Kedim Minnoş’un daha önce yaşamış bir kedimin reenkarnesi olduğuna inanan biri olarak, bu kitabı okurken ayrı bir zevk aldım. Kitap boyunca Minnoş’un ve Kekik’in benimleyken kaçıncı hayatlarını yaşadıklarını düşündüm. Minnoş, coğrafi keşiflerin hat safhaya çıktığı dönemlerde bir denizcinin meraklı kedisi olabilirdi. Ya da yeni şeylere merakı, korkusuz cesareti, kıvır kıvır kıvırtması, sevecenliğiyle rönesans zamanında yaşamış tutkulu bir besteci olurdu. Kekik ise, laboratuvarında sabah akşam çalışan, temkinli, biraz asosyal, sistematik bir bilimadamının kedisi idi herhalde. Ama her iki durumda 3. ya da 4. hayatlarını yaşıyor olmalarını isterdim. Hem hayata karşı daha tecrübeli olurlardı hem de önlerinde uzuuunn hayatlar olurdu. Hem böylece sakar kedim Minnoş, balkon demirlerinde dolaşırken içim daha bir rahat ederdi.

İşte size yaz için biraz macera, biraz dedektiflik, biraz aşk kokan harika bir kitap!

26 Aralık 2005 Pazartesi

Kediler Aşık Olabilir mi?

Aşkı sırf tek ırkla sınırlamamak lazım. Kedi, bazı insana farklı bağlanıyor. Onun için evdeki herkesin farklı bir rolü oluyor.
  
Kekik için annem, “anne” ve “sevgili”. Kimseye göstermediği ilgiyi ona gösteriyor, ‘hadi sevgilim yatağa’ dediği zaman babamdan önce, bol tüylü yukarı kalkmış kuyruğu yaylanarak koştura koştura yatağa gidip annemi bekliyor. Ola ki annem yolda mutfağa, banyoya uğrayıp randevusuna gecikirse hımmmppf yapıp kurulduğu yastıktan kalkıyor, onun yanına gidip bekliyor. Eninde sonunda yanına geleceğini bilse bile...



Ben, mamacı, kumcu, zaman zaman oyun oynatan ama genelde iğneye götüren kötü cadıyım. O taşıma kabına ne zaman yaklaşsam Kekik, soluğu salon köşe kanepesinin en dibinde alıyor. İki büklüm kanepe altından onu çıkardıktan sonra üstüme işereyek beni ödüllendiriyor. Zaten yılda topu topu 3-5 kere olan bu ziyaretlerin onun iyiliği için olduğunu tüm yol boyunca anlatmaya çalışsam da nafile... Ancak mama kabını doldurunca benle barışıyor ve yüzüme bakıyor.

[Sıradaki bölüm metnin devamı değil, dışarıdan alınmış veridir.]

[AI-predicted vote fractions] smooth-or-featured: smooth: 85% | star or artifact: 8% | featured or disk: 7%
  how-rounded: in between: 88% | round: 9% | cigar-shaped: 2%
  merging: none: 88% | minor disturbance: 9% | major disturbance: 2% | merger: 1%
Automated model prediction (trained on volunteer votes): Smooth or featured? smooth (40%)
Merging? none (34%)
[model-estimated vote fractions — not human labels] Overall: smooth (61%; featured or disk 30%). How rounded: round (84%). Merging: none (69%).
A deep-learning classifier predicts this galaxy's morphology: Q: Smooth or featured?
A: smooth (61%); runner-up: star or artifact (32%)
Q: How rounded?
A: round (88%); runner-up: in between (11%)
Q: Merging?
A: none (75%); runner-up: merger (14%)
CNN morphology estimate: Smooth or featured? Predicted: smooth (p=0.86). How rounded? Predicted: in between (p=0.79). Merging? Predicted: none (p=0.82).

Kekik için kardeşim bir fışfış kayıkçı, bir oyun/mıncık adamı. Elmyra tarzı öpülüp mıncıklandıktan sonra kendini kardeşimin kucağından öyle bir fırlatışı var ki...

Babamsa akşamın geldiğini ve dolayısıyla –sanki bütün gün yayılmıyormuş gibi- ‘yorgun’ günün ardından koltuğa yayılıp gevşeme zamanının geldiğini gösteren kişi. Gerçi annem koltuktaysa, yine hiçbirimizin yüzüne bakmıyor.

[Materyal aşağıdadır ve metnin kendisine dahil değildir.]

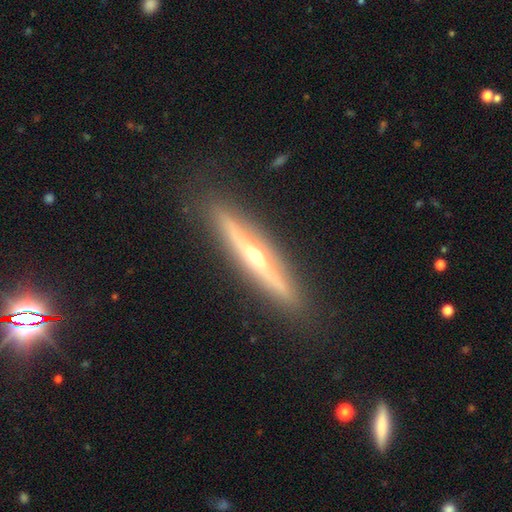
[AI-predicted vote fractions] This appears to be a featured or disk galaxy (75%) viewed edge-on (94%) with a rounded central bulge (89%). Merging: none (88%).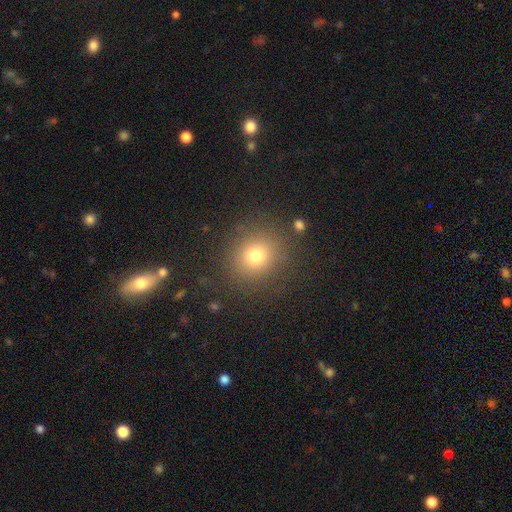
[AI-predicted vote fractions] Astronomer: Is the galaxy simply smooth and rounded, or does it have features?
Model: smooth — 75%.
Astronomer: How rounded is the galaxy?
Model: round — 82%.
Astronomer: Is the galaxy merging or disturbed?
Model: none — 85%.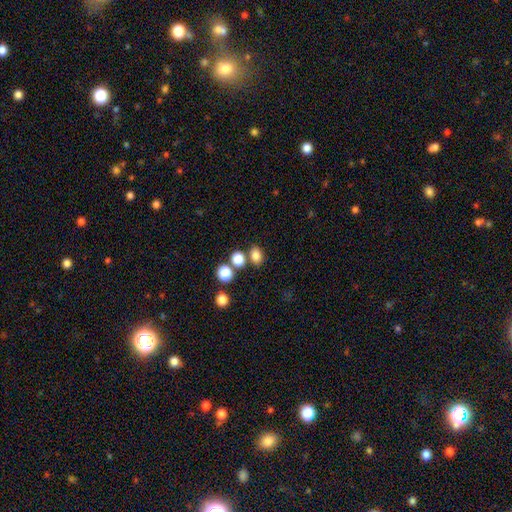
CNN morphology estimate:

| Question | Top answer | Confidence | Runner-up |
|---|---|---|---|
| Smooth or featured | smooth | 81% | star or artifact (13%) |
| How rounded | in between | 57% | round (42%) |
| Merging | none | 71% | merger (15%) |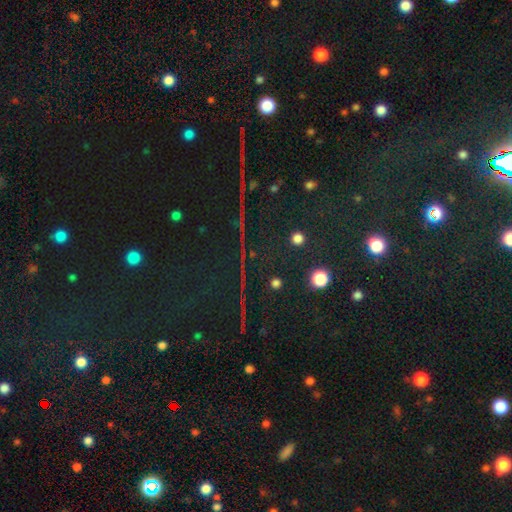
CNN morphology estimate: Smooth or featured?
  - star or artifact: 78% *
  - smooth: 12%
  - featured or disk: 10%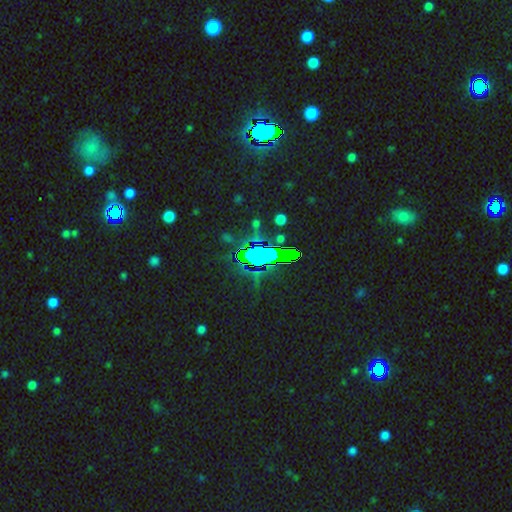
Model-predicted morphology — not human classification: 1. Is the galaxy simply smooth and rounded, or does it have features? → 73% star or artifact, 17% smooth, 10% featured or disk.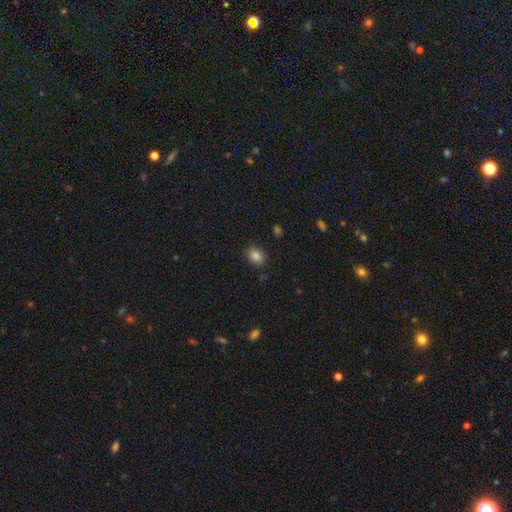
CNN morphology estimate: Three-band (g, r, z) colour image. It shows a smooth galaxy with no disk features (84%) that is in between round and cigar-shaped (60%). Merging: none (87%).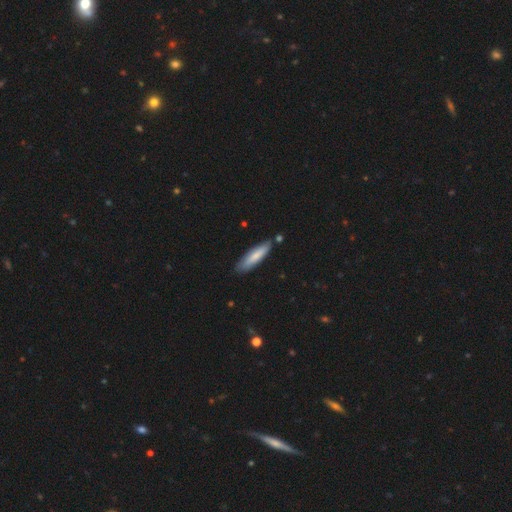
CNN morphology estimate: A smooth galaxy with no disk features (76%) that is cigar-shaped (75%).

Vote fractions:
- Smooth or featured? smooth: 76% / featured or disk: 19% / star or artifact: 5%
- How rounded? cigar-shaped: 75% / in between: 24% / round: 1%
- Merging? none: 80% / minor disturbance: 14% / merger: 4% / major disturbance: 2%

Herkesin rolü bu kadar farklı ve kesinken içimizden birine özel olarak yaklaşması da doğal. Şahsen burada biraz alınganlıkla biraz da göğsümü kabartarak, aşkım Kekik’in benim yerime annemi seçmiş olduğunu söyleyebilirim.

Aynı pozisyona daha sonra Minnoş’un beni seçmiş olması da biraz olsun yüreğimi dindiriyor.  

Bir insan kediye aşık olabilir mi? Bir kedi insana aşık olabilir mi?

Adı aşk değildir belki ama o yoğunluğu tanımlayacak başka bir sözcük bulamıyorum. Gözümün önündeki resmi çizmeye başlamadan önce, Kekik’in dimdik gözlerinin içine baktığım sık zamanlarda, eğer o bakış birkaç dakikayı bulmuşsa, gözlerinin içindeki anlamın değiştiğine şahit oluyorum. Sıradan, o anlık bir bakış olarak başlıyor ve saniyeler içinde “bakmak”tan “görmek”e kayıyor. Göz bebekleri büyüyor, uzaktaki karanlık bir noktaya yoğunlaşır gibi daha da kararıyor, kulaklarını hafiften arkaya çektiği için alnı geriliyor. Ve bakmaya devam ediyor. Ben pes edip sulanmış gözlerimi kapayana ya da başka tarafa çevirene kadar sürüyor bu.

Bu, başıma ilk kez geldiğimde doğrusu biraz şaşırdım ve ürktüm. Kedi konusunda abarttığımı düşündüğüm olmuştur kimi zamanlar. Yatağın üzerinde ikindi uykusuna yatmak üzere yalanıyordu Kekik. O zamanlar Minnoş girmemişti hayatımıza. Rakipsizdim. Demek ki 2001’den önce...  Minik öpücüklerle kafasını severken gözgöze geldik. Sıradan bir durum; her kedi ve insan gözgöze gelirler. Ama o an birşey kilitlendi. Gözlerimden yaş akana kadar kırpmadan, inatla onun gözlerinin içine baktım, gözlerimi ayıramadan. Bir andan sonra artık onu başka bir canlı gibi görmeye başladım. Yüzü sanki bir insana benziyordu. Burnunun ucundaki leke bir bene, göğsünden yüzüne çıkan beyaz, yumuşacık tüyleri ışıldayan bir yüze dönüşüyordu. Bakışlarından sevgi akan, aydınlık, ışık saçan yemyeşil gözlü bir insan duruyordu karşımda.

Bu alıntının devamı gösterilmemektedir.